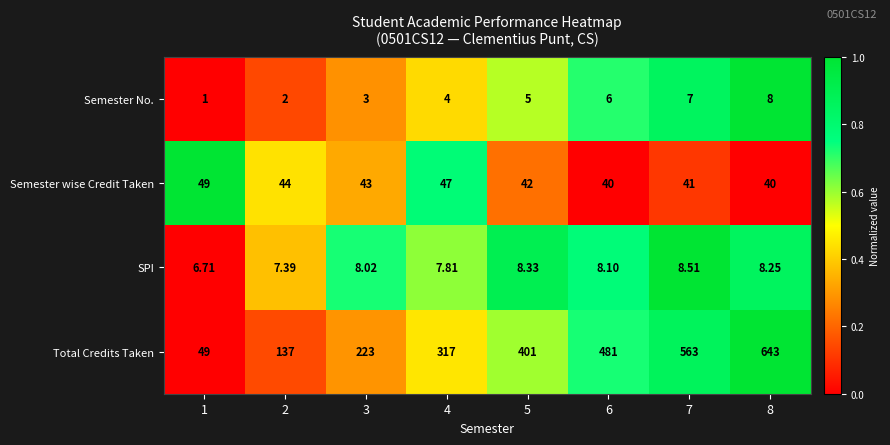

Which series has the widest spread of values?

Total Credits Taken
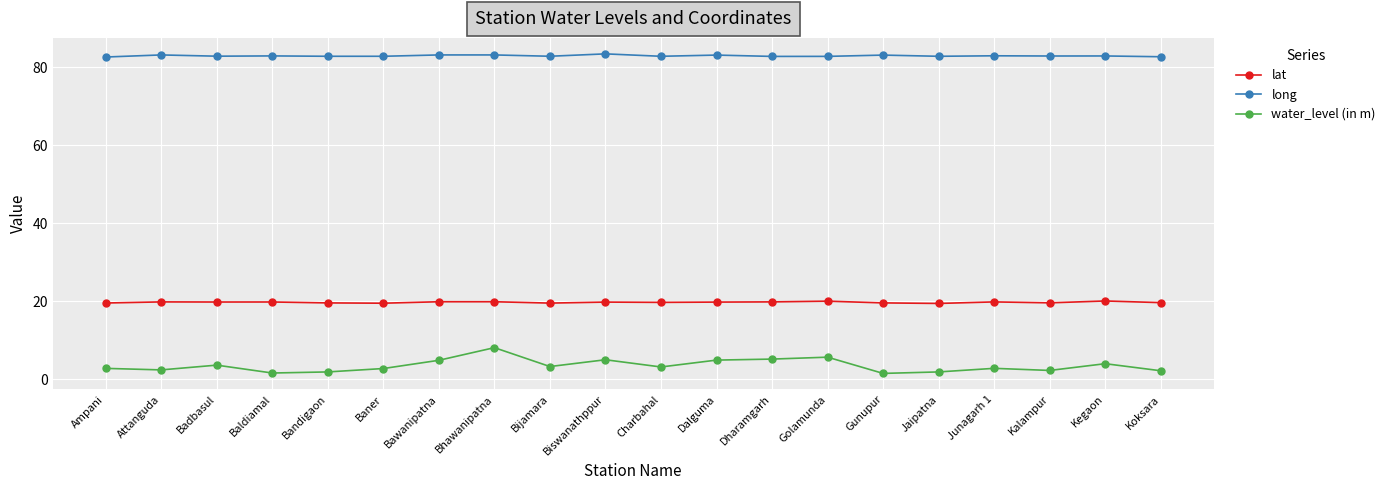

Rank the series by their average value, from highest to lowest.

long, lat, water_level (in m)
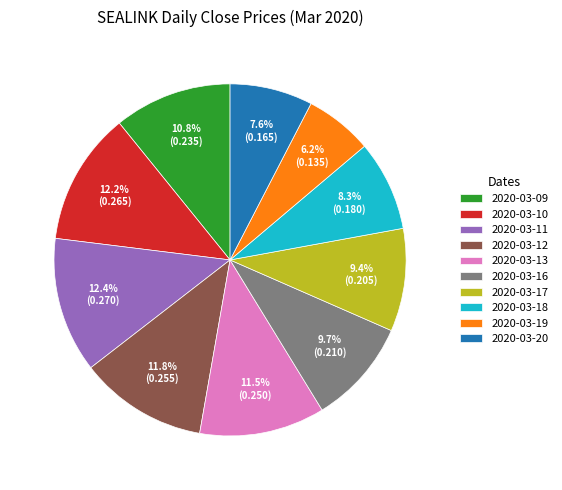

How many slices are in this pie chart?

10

★ ★ ★

§ **What the task requires**
Copy out the text of all the records above word for word, without the pictures.

§ **Response below**
Which series has the widest spread of values?

Total Credits Taken

Rank the series by their average value, from highest to lowest.

long, lat, water_level (in m)

How many slices are in this pie chart?

10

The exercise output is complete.